> **REQUIREMENT**
Output the data below only from the line containing "и наркологии." up to and including the line containing "Slovensku a niektoré okresy v strede a na", exact and with the pictures left out.
---------- SOURCE MATERIAL
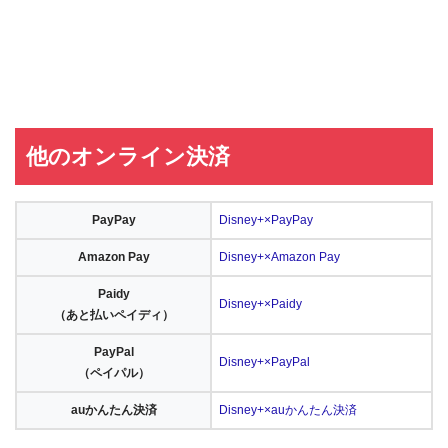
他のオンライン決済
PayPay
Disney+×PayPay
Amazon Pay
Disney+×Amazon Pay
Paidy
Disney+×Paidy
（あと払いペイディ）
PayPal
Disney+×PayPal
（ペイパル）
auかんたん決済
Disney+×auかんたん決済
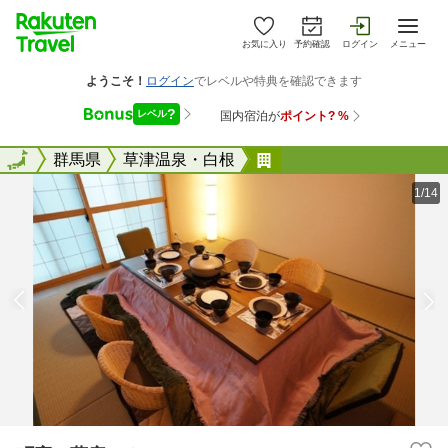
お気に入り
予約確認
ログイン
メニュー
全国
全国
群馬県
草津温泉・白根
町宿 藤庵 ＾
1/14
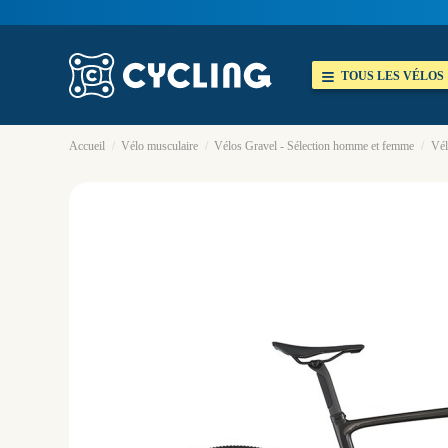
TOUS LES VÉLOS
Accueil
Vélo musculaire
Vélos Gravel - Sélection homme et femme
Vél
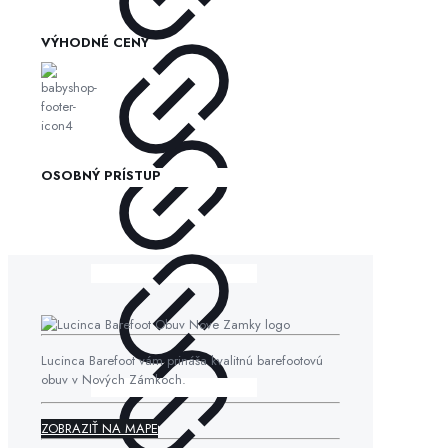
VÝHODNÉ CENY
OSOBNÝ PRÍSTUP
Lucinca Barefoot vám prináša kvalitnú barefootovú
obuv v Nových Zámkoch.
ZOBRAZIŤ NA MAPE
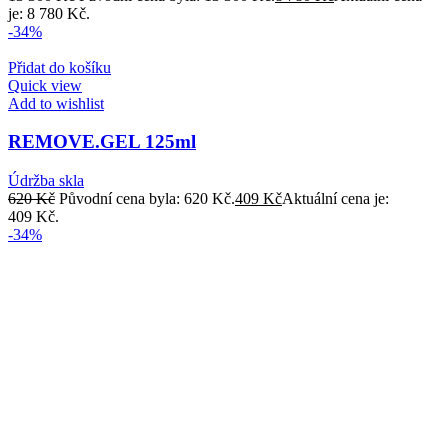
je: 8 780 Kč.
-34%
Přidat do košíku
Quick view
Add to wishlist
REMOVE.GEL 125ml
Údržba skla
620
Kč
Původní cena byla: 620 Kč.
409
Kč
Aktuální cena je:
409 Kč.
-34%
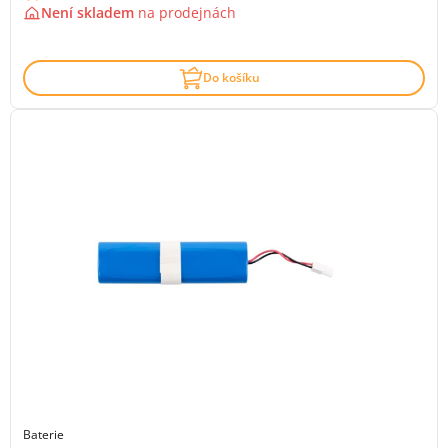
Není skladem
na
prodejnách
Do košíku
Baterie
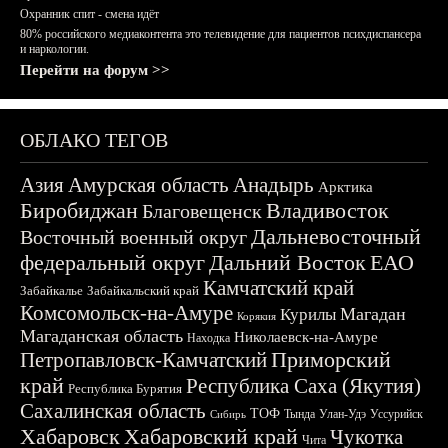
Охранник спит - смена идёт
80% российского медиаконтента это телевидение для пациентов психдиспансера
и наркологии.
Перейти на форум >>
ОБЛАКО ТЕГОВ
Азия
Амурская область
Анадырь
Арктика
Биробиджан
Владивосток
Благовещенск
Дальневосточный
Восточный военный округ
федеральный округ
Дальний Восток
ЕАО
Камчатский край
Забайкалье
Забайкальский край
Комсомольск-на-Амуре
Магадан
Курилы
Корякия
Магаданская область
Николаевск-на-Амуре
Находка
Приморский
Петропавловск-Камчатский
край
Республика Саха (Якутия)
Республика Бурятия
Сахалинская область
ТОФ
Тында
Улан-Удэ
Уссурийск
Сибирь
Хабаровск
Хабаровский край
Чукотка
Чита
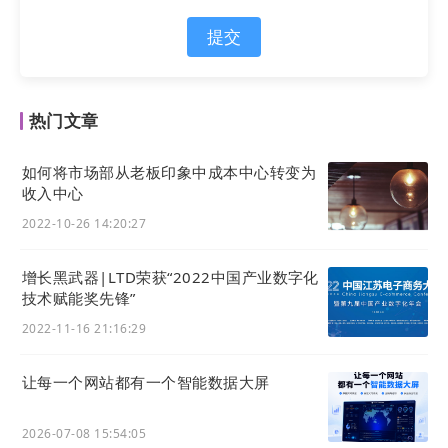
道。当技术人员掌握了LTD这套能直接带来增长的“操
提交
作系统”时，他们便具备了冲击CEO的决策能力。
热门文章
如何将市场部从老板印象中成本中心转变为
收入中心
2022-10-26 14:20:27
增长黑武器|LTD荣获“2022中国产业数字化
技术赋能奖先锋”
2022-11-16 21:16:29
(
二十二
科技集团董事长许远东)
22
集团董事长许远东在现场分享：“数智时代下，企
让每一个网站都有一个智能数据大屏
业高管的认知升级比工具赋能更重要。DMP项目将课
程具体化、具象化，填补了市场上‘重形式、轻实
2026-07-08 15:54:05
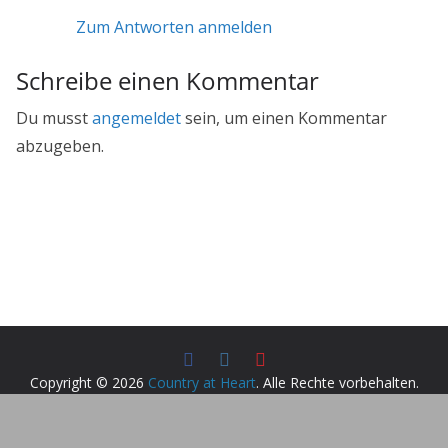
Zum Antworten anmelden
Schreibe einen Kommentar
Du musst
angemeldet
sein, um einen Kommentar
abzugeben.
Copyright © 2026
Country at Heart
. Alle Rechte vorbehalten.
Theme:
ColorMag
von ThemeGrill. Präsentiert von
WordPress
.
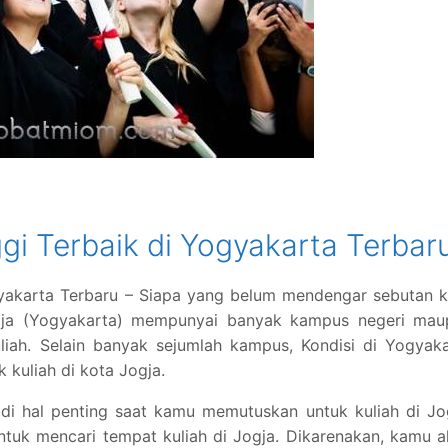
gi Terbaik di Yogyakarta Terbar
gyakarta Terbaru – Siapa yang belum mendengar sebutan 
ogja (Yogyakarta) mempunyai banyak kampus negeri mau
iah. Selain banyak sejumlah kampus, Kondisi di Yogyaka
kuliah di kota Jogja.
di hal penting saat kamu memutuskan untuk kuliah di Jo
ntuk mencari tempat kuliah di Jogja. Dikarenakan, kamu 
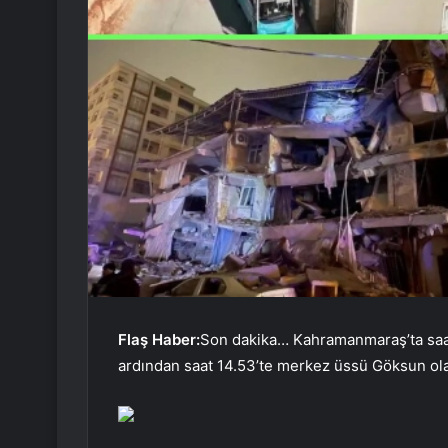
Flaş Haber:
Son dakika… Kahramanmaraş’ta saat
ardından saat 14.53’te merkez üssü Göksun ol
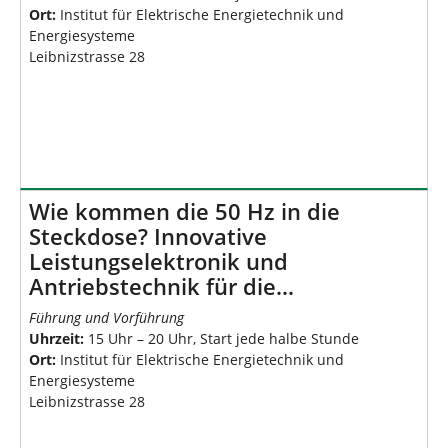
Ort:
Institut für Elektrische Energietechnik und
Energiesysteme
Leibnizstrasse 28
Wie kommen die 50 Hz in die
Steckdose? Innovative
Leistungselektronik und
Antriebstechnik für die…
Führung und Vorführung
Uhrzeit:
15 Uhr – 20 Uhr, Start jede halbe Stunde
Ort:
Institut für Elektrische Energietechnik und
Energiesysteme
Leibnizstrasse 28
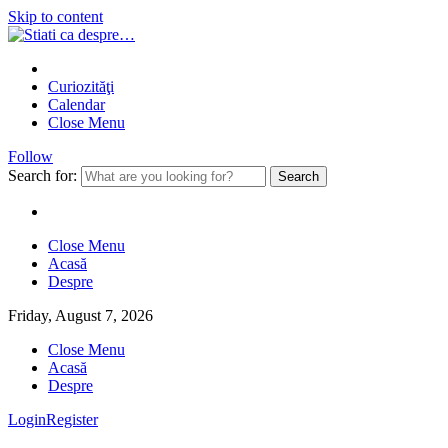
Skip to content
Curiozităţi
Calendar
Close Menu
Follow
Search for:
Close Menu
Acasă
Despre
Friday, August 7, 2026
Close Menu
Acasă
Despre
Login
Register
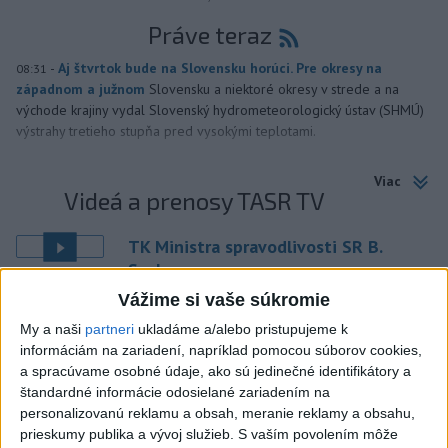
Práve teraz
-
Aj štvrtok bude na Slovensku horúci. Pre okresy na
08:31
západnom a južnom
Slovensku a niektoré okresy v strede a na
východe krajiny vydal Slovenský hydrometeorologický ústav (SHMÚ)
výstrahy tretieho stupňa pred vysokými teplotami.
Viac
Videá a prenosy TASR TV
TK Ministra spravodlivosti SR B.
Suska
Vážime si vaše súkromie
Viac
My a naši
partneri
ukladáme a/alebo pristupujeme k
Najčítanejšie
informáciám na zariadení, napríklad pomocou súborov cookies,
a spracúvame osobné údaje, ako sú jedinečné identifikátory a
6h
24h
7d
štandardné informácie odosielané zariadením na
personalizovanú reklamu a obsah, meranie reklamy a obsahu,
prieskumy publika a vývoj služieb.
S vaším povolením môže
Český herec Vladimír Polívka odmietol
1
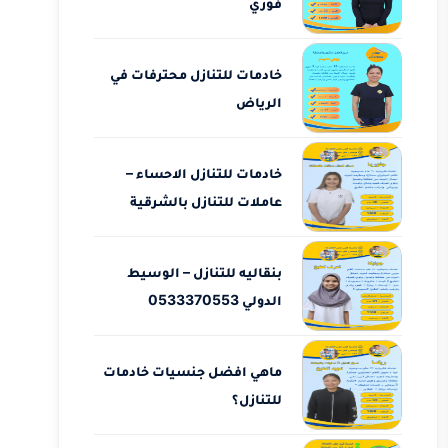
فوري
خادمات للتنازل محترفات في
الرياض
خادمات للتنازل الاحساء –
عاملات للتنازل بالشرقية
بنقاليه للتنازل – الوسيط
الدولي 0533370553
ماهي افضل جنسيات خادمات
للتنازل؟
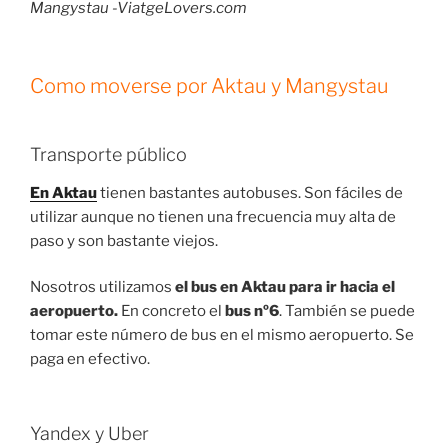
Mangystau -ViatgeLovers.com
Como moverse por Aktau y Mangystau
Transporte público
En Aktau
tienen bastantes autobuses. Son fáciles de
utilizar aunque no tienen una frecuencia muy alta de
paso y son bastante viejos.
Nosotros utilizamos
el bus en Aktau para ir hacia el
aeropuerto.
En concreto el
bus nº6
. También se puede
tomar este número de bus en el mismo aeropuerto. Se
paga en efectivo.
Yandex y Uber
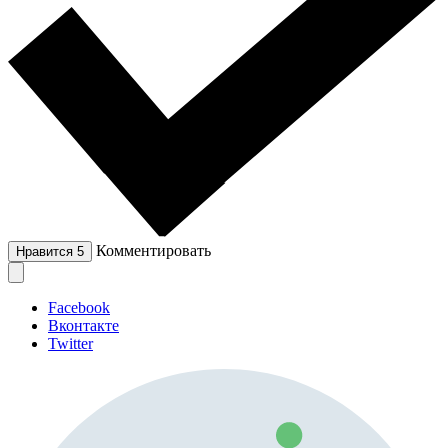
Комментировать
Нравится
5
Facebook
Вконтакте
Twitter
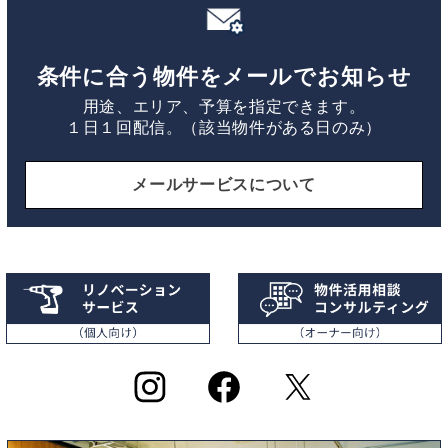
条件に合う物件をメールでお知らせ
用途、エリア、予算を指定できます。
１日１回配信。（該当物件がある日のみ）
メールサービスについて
--------------------
> **OUTPUT FOR THIS EXERCISE**
и наркологии.
Перейти на форум >>
ОБЛАКО ТЕГОВ
Азия
Амурская область
Анадырь
Арктика
Биробиджан
Владивосток
Благовещенск
Дальневосточный
Восточный военный округ
федеральный округ
Дальний Восток
ЕАО
Камчатский край
Забайкалье
Забайкальский край
Комсомольск-на-Амуре
Магадан
Курилы
Корякия
Магаданская область
Николаевск-на-Амуре
Находка
Приморский
Петропавловск-Камчатский
край
Республика Саха (Якутия)
Республика Бурятия
Сахалинская область
ТОФ
Тында
Улан-Удэ
Уссурийск
Сибирь
Хабаровск
Хабаровский край
Чукотка
Чита
道。当技术人员掌握了LTD这套能直接带来增长的“操
提交
作系统”时，他们便具备了冲击CEO的决策能力。
热门文章
如何将市场部从老板印象中成本中心转变为
收入中心
2022-10-26 14:20:27
增长黑武器|LTD荣获“2022中国产业数字化
技术赋能奖先锋”
2022-11-16 21:16:29
(
二十二
科技集团董事长许远东)
22
集团董事长许远东在现场分享：“数智时代下，企
让每一个网站都有一个智能数据大屏
业高管的认知升级比工具赋能更重要。DMP项目将课
程具体化、具象化，填补了市场上‘重形式、轻实
2026-07-08 15:54:05
Zum Antworten anmelden
Schreibe einen Kommentar
Du musst
angemeldet
sein, um einen Kommentar
abzugeben.
Copyright © 2026
Country at Heart
. Alle Rechte vorbehalten.
Theme:
ColorMag
von ThemeGrill. Präsentiert von
WordPress
.
gi Terbaik di Yogyakarta Terbar
gyakarta Terbaru – Siapa yang belum mendengar sebutan 
ogja (Yogyakarta) mempunyai banyak kampus negeri mau
iah. Selain banyak sejumlah kampus, Kondisi di Yogyaka
kuliah di kota Jogja.
di hal penting saat kamu memutuskan untuk kuliah di Jo
ntuk mencari tempat kuliah di Jogja. Dikarenakan, kamu 
Flaş Haber:
Son dakika… Kahramanmaraş’ta saat
ardından saat 14.53’te merkez üssü Göksun ol
Ort:
Institut für Elektrische Energietechnik und
Energiesysteme
Leibnizstrasse 28
Wie kommen die 50 Hz in die
Steckdose? Innovative
Leistungselektronik und
Antriebstechnik für die…
Führung und Vorführung
Uhrzeit:
15 Uhr – 20 Uhr, Start jede halbe Stunde
Ort:
Institut für Elektrische Energietechnik und
Energiesysteme
Leibnizstrasse 28
Skip to content
Curiozităţi
Calendar
Close Menu
Follow
Search for:
Close Menu
Acasă
Despre
Friday, August 7, 2026
Close Menu
Acasă
Despre
Login
Register
Práve teraz
-
Aj štvrtok bude na Slovensku horúci. Pre okresy na
08:31
západnom a južnom
Slovensku a niektoré okresy v strede a na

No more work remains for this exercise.